Thursday, February 04, 2016

Senate panel hears state of Plains Indians health care is 'unacceptable' and 'malpractice'

The Senate Committee on Indian Affairs heard Wednesday that Indian Health Service hospitals that serve the Plains Indians in the Dakotas Nebraska and Iowa have more than "250 vacancies for healthcare professionals and a physician vacancy rate of 37 percent," David Rogers reports for Politico. "Despite promised reforms, three Indian Health Service hospitals in the four-state region are listed as seriously deficient by inspectors from the Centers for Medicare and Medicaid Services—leading to the sudden pre-Christmas closing of a critical emergency room facility in South Dakota."

The hearing "followed on a Republican-led staff investigation begun last summer amid new complaints from tribal members," Rogers writes. Chairman John Barrasso (R-Wyo.), a surgeon, said, “What we found is simply horrifying and unacceptable. In my view the information provided to this committee and witnessed first-hand can be summed up in one word: malpractice.” (U.S. Health and Human Services Department map)
One problem is that "the same Senate panel had hit hard on the very same issue in 2010, when Democrats controlled the chamber," Rogers writes. "Barrasso invited back former Sen. Byron Dorgan (D-N.D.), who led the 2010 investigation, as his lead witness. Dorgan said the agency is seriously underfunded by about half but also suffers from a 'split personality' that undercuts its ability to be effective." He said, “There are some really great people, people who care, who signed up and commit their lives to the Indian Health Service to deliver good health care. And then I see something else.

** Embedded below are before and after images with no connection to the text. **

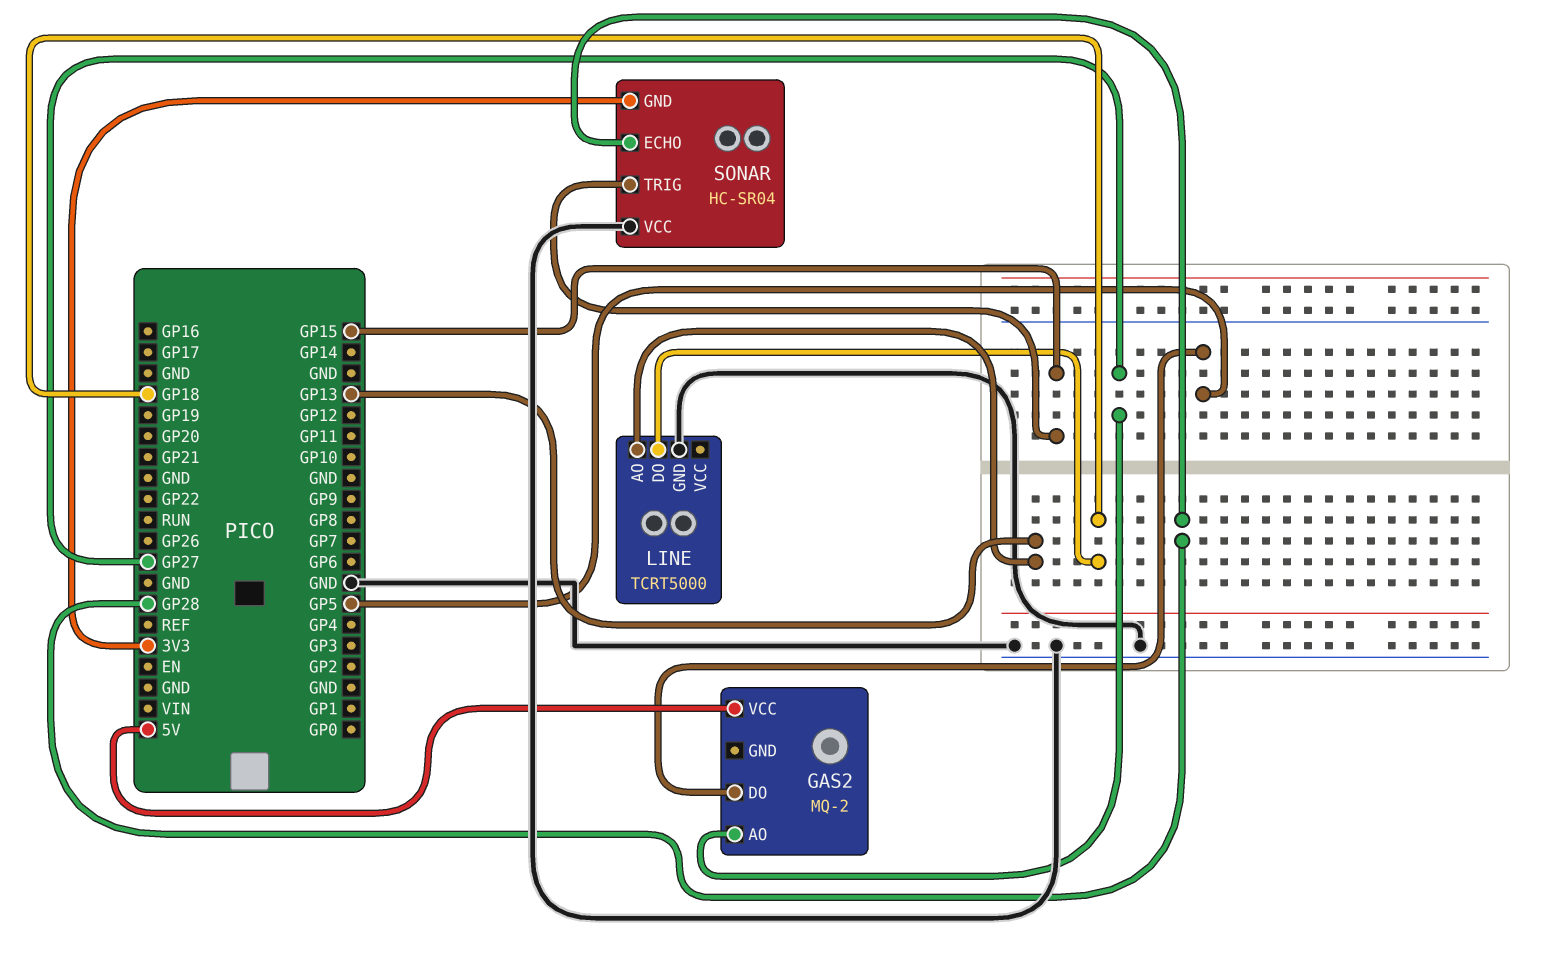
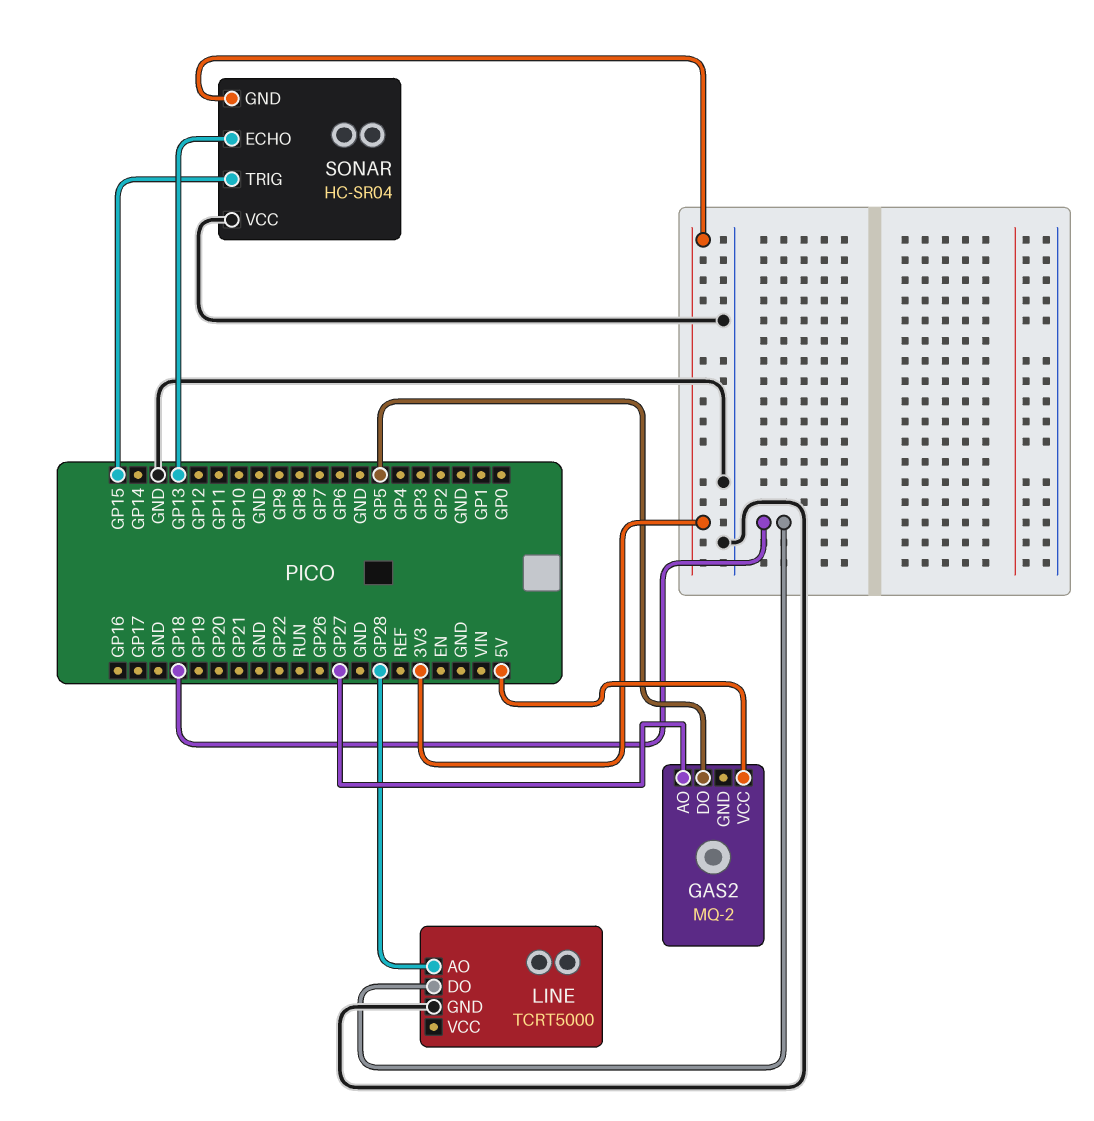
LINE pin AO: GP13 -> GP28
SONAR pin ECHO: GP28 -> GP13

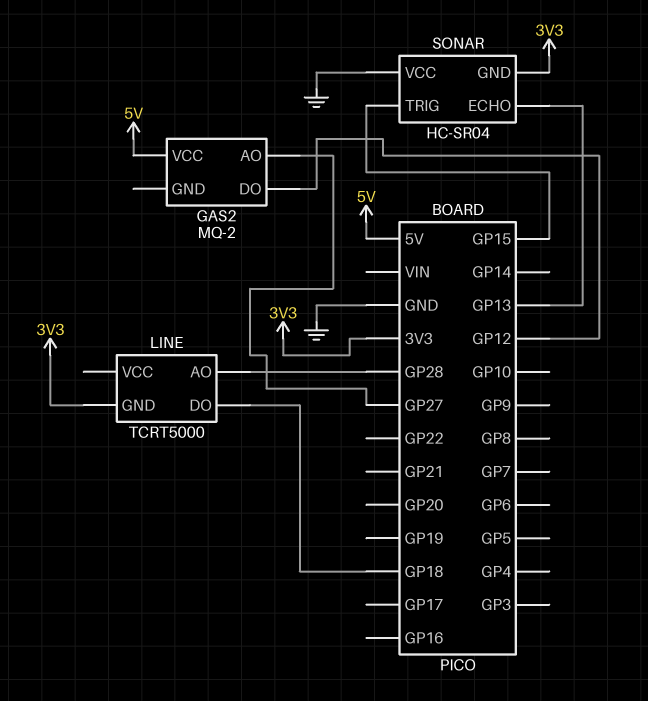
GAS2 pin DO: GP5 -> GP12
LINE pin GND: GND -> 3V3

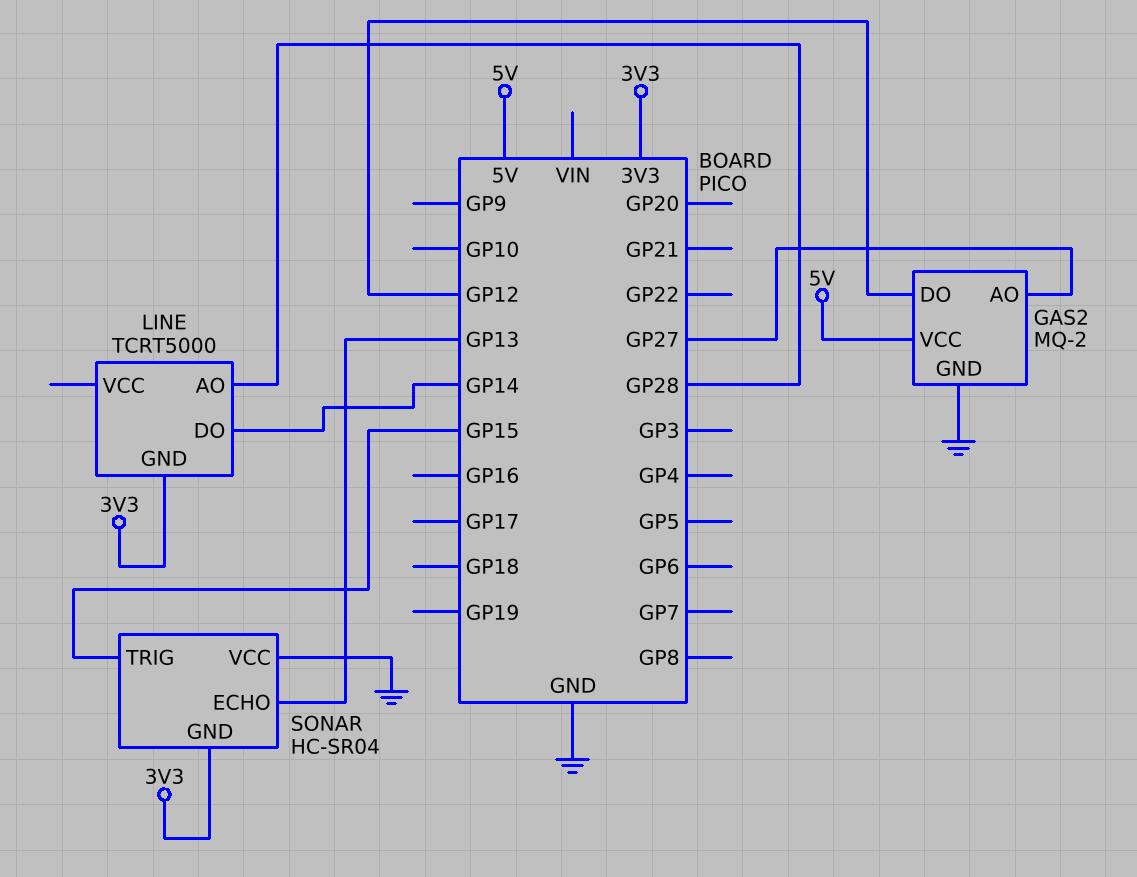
GAS2 pin GND: none -> GND
LINE pin DO: GP18 -> GP14

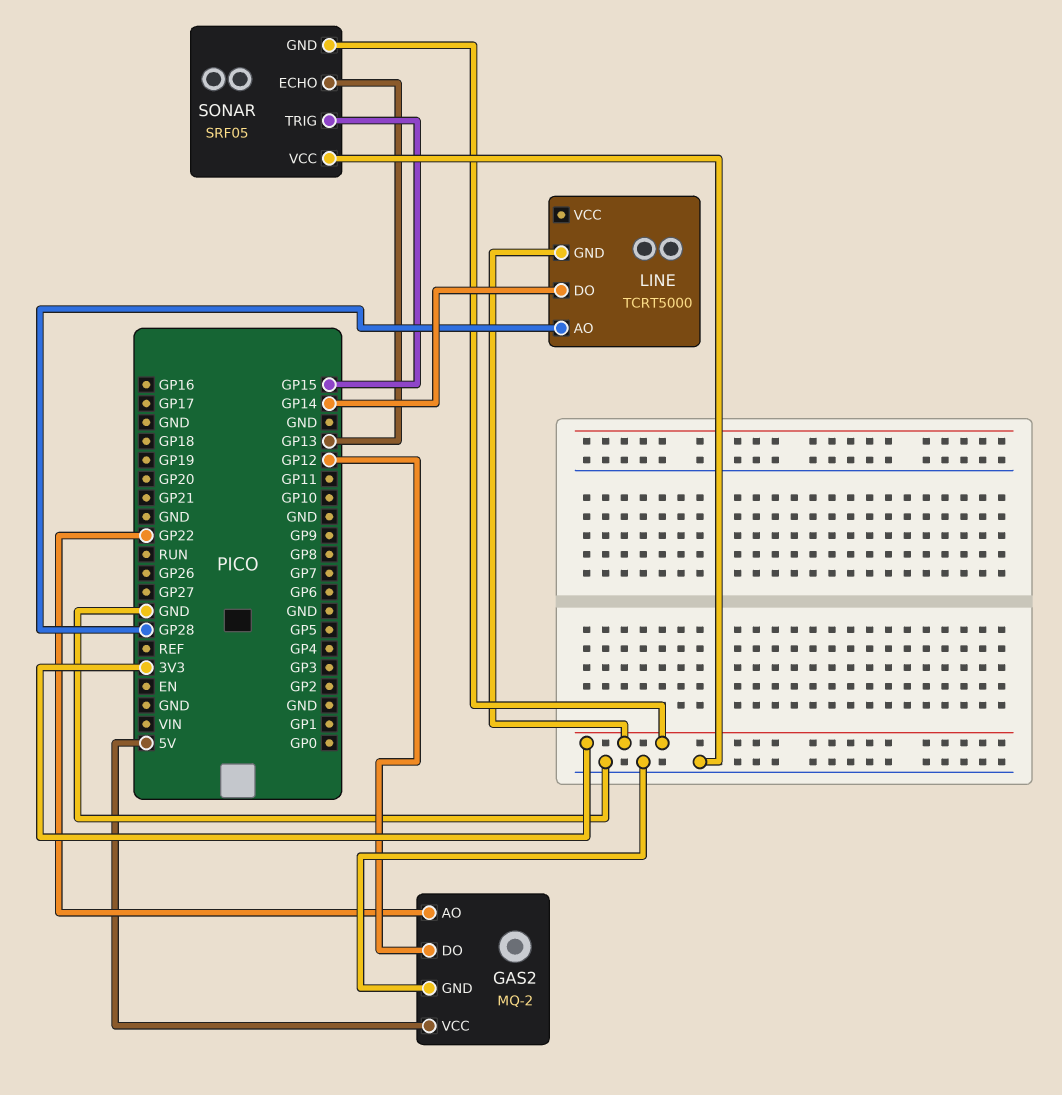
GAS2 pin AO: GP27 -> GP22
SONAR: HC-SR04 -> SRF05

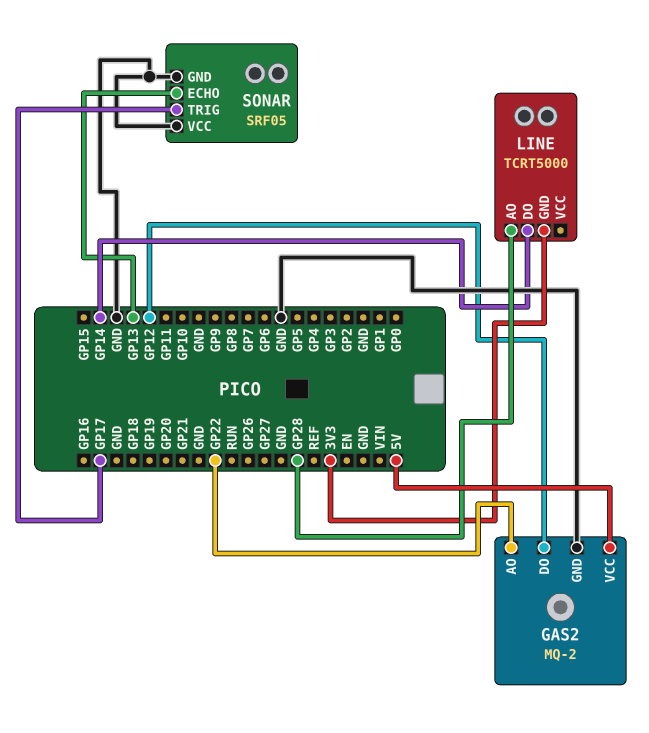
SONAR pin GND: 3V3 -> GND
SONAR pin TRIG: GP15 -> GP17

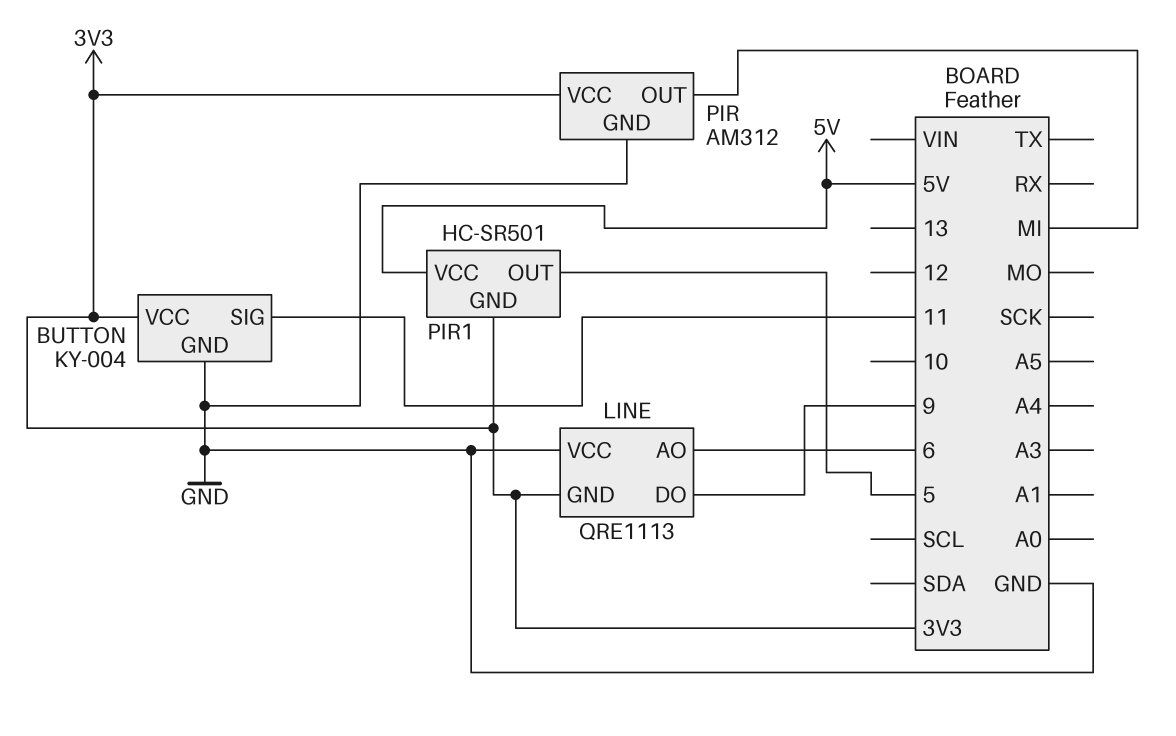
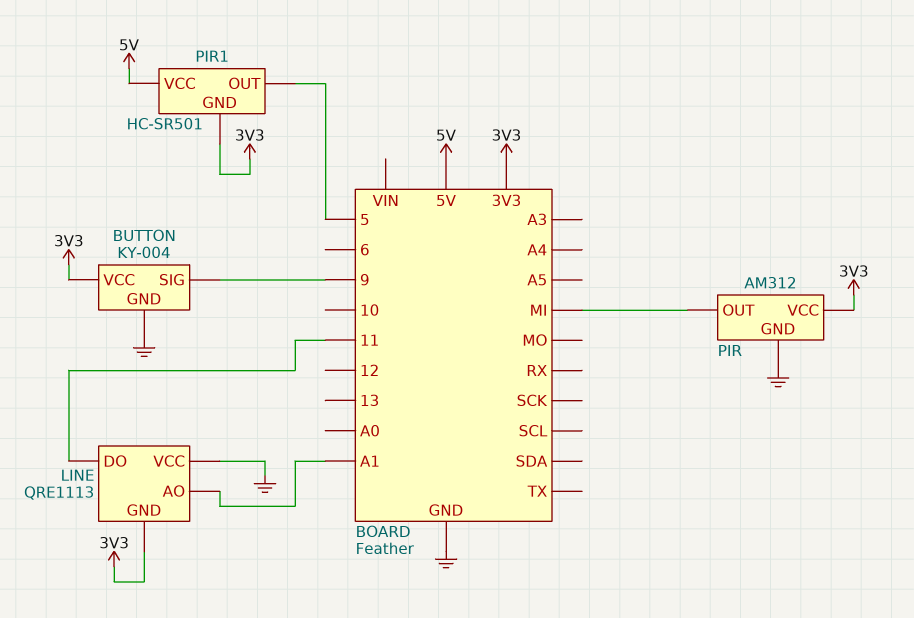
BUTTON pin SIG: 11 -> 9
LINE pin AO: 6 -> A1
LINE pin DO: 9 -> 11

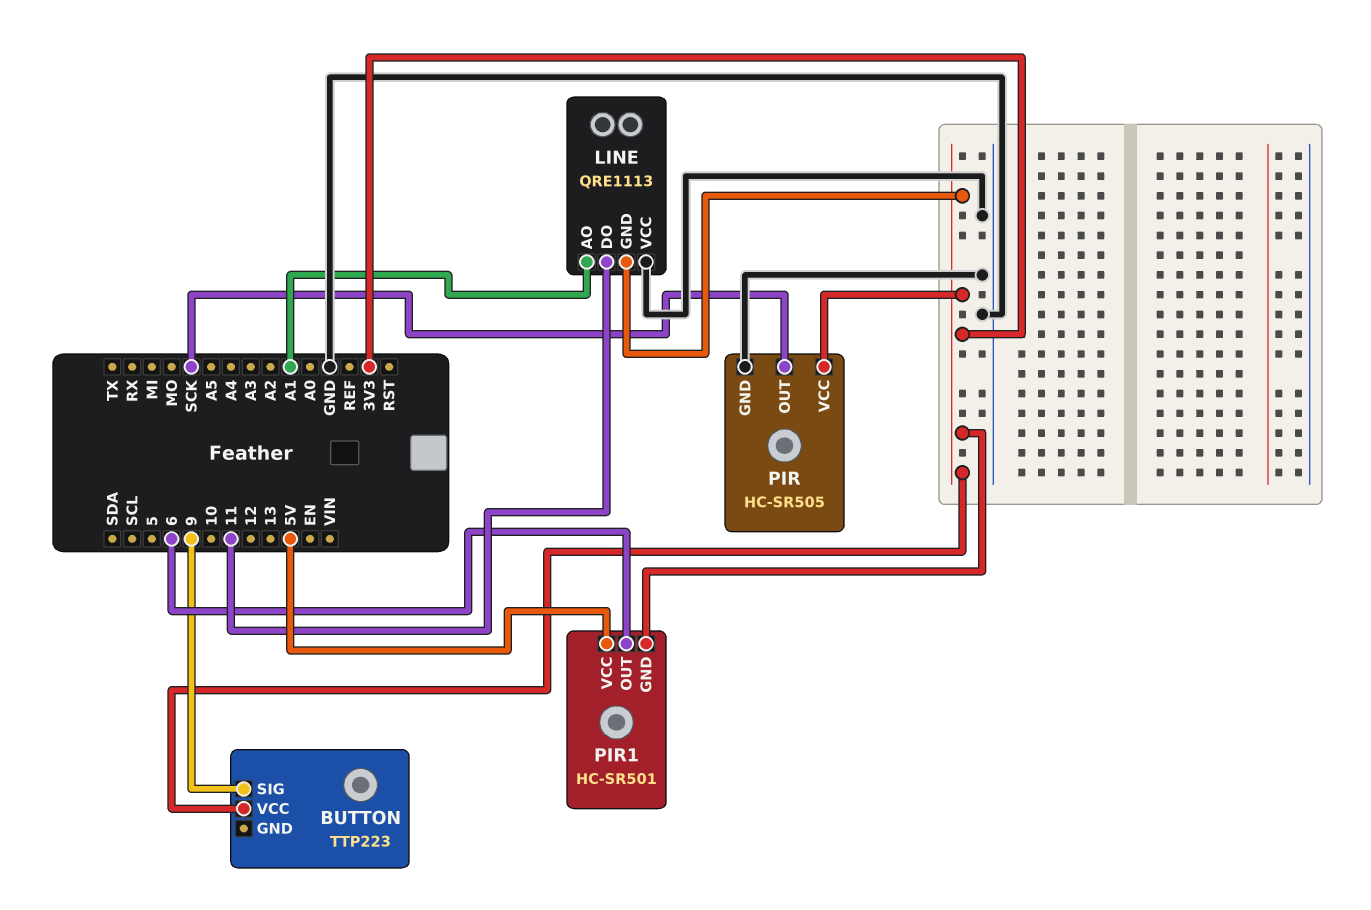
BUTTON: KY-004 -> TTP223
BUTTON pin GND: GND -> none
PIR: AM312 -> HC-SR505
PIR pin OUT: MI -> SCK
PIR1 pin OUT: 5 -> 6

I see the weaving of friendships and favors, relatives, incompetence, corruption and yes, even criminal behavior. And it has all too often—and continues to be in my judgment—been overlooked, excused and denied. And that cannot continue.”

Another problem is that the tribes in the rural, isolated Great Plains "are among the poorest in the nation and so more vulnerable to health problems," making it hard to attract medical professionals to the area, Rogers writes.